TEXTABSCHNITT:
Anna Karenina
Eine dramatische Darstellung
mit Menschen, Figuren und Objekten
frei nach Lew N. Tolstoi
für Jugendliche und Erwachsene


 
Regie:
Karl Huck
Spiel: Antje König
Figuren: Christian Werdin
Kostüme: Katharina Schimmel
Bühnenbau: Malte Kempf
Bühnenmalerei u. Plakat: Nastja Zukanova
Tonschnitt und -effekte: Kay Zeisberg
Organisation: Johann Karl König
Spieldauer: 80 Minuten
  
 

Die Souvenirverkäuferin Mascha arbeitet in einem kleinen Kiosk auf einem großen Bahnhof in Moskau. Hier verkauft sie Piroggen, Sonnenblumenkerne, Stockfisch, Getränke und was man sonst so für die Reise braucht. Ganz neu ist eine Kollektion von Souvenirpüppchen, die Romanfiguren von Lew Tolstoi darstellen, produziert von einer berühmten Wodkabrennerei, die den großen Dichter zu seinem 100. Todestag auf besondere Weise ehren wollte. Mascha beobachtet die Leute und kann vieles aus dem Leben der vorbeieilenden Reisenden erzählen. Ihre Hauptheldin ist Anna Karenina, deren Schicksal auf dem Bahnhof mit dem Kennenlernen Wronskis beginnt und nach einem langen Kampf um ihr persönliches Glück auch dort endet. Anna Karenina, glücklos mit einem hohen Beamten verheiratet, verfällt dem jungen Grafen Wronski in unwiderstehlicher Liebe. Eine leidenschaftliche Affäre, die sie weder vor ihrem Mann noch vor der Gesellschaft verbirgt, nimmt ihren Lauf. Anna ist bereit, dieser Liebe alles zu opfern, am Ende sogar ihr Leben.

ANGEZEIGTE DATEN:

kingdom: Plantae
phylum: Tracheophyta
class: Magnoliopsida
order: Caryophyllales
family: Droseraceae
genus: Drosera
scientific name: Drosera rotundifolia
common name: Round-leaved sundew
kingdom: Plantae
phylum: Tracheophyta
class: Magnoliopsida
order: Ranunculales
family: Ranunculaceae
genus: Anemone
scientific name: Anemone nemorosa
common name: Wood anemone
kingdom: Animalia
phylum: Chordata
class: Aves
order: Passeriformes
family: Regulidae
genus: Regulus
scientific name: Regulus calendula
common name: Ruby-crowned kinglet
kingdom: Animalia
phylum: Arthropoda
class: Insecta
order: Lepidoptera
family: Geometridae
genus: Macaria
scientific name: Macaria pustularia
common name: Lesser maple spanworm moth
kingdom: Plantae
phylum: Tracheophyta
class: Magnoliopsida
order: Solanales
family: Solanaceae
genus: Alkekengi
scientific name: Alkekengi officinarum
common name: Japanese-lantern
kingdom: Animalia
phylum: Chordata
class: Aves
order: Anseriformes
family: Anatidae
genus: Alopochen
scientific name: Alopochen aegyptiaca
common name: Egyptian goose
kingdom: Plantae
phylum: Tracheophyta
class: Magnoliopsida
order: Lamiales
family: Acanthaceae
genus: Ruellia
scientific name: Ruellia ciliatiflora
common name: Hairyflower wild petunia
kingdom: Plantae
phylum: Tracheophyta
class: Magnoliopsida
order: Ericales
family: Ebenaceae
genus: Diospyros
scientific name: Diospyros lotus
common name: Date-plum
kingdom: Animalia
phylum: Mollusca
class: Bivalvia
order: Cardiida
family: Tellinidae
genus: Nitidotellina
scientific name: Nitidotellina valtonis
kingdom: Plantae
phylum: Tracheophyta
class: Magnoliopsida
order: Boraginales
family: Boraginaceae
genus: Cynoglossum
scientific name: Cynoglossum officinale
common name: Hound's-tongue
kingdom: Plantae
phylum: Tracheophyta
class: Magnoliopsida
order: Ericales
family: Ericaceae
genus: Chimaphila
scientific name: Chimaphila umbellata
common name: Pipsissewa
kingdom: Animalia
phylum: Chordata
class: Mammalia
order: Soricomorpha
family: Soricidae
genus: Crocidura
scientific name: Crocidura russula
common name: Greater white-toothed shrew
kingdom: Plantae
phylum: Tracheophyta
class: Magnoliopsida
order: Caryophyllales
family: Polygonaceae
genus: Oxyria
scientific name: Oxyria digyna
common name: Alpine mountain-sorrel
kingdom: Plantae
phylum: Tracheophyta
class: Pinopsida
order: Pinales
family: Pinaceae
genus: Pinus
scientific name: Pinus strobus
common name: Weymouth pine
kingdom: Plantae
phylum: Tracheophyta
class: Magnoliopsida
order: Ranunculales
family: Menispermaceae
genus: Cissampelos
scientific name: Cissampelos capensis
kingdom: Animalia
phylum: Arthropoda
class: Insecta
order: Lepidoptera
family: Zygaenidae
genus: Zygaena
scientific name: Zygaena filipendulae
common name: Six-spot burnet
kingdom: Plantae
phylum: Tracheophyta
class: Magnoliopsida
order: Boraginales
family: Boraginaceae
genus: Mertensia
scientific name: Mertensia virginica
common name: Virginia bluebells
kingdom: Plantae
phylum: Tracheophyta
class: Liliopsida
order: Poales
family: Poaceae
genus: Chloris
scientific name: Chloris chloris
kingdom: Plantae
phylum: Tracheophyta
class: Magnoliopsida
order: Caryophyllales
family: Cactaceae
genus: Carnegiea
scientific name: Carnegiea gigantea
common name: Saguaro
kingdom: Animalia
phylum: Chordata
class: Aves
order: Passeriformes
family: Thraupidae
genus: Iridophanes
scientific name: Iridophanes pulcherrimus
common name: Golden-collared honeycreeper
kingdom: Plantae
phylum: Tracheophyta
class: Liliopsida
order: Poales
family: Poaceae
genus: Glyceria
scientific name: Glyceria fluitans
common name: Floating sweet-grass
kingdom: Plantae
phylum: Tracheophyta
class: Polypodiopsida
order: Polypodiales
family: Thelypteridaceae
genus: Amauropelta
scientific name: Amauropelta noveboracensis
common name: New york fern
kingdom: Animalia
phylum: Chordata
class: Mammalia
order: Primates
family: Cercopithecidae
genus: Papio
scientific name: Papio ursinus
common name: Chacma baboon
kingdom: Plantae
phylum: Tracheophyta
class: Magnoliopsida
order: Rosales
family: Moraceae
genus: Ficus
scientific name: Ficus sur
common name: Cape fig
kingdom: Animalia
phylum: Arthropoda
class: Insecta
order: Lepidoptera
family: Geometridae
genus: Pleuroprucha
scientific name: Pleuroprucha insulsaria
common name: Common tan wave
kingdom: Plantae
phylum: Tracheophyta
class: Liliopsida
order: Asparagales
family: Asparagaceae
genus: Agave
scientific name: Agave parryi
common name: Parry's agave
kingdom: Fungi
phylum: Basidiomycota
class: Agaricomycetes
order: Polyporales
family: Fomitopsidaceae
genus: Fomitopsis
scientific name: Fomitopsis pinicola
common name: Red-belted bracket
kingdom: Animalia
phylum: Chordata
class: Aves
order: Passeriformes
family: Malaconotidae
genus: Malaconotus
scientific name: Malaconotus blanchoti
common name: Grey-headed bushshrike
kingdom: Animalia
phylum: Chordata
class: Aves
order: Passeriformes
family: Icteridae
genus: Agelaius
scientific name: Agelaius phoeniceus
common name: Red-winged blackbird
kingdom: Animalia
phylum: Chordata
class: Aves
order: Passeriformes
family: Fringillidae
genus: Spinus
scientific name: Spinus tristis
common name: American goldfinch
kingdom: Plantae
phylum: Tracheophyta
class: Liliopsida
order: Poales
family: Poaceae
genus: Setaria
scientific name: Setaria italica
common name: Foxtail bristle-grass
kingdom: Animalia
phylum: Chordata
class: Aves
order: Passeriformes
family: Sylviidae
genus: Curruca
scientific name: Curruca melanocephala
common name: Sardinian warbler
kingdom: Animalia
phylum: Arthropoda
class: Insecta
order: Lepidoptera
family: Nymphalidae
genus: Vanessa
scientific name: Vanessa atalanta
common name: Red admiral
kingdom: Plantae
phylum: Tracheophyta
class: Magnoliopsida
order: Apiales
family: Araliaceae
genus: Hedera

AUFGABEN:
**A)** Welche Spieldauer nennt der Text zur Anna-Karenina-Inszenierung?
**B)** Erläutern Sie mithilfe des Texts zur Anna-Karenina-Inszenierung, warum die Wodkabrennerei die neue Kollektion von Souvenirpüppchen produziert hat.
**C)** Schreiben Sie den Text zur Anna-Karenina-Inszenierung nach seinem letzten Satz weiter.
Die Zeilen sind eigenständiges Material und gehören nicht zum Text zur Anna-Karenina-Inszenierung.

LÖSUNGEN:
**A)** 80 Minuten.

**B)** Die Brennerei wollte Lew Tolstoi zu seinem 100. Todestag auf besondere Weise ehren. Deshalb stellen die Püppchen Romanfiguren des Dichters dar.

**C)**
 
Diese dramatische Geschichte spielt die Souvenirverkäuferin Mascha mit ihren Figur gewordenen Wodkaflaschen, um sich selbst beim Warten auf Kundschaft die Zeit zu vertreiben. Ihre besondere Vorliebe gilt der Gestalt des Ljewin, in dem sich Tolstoi selbst porträtiert hat. Er zweifelt an allen bisher von der Gesellschaft anerkannten Werten und kämpft für eine neue gerechtere Weltordnung. Obgleich Großgrundbesitzer, geht er gemeinsam mit seinen Bauern hinaus, um Gras zu mähen und Heu einzubringen, um so den kraftspendenden Zauber der Natur selbst zu erleben und nicht nur aus Büchern zu erfahren.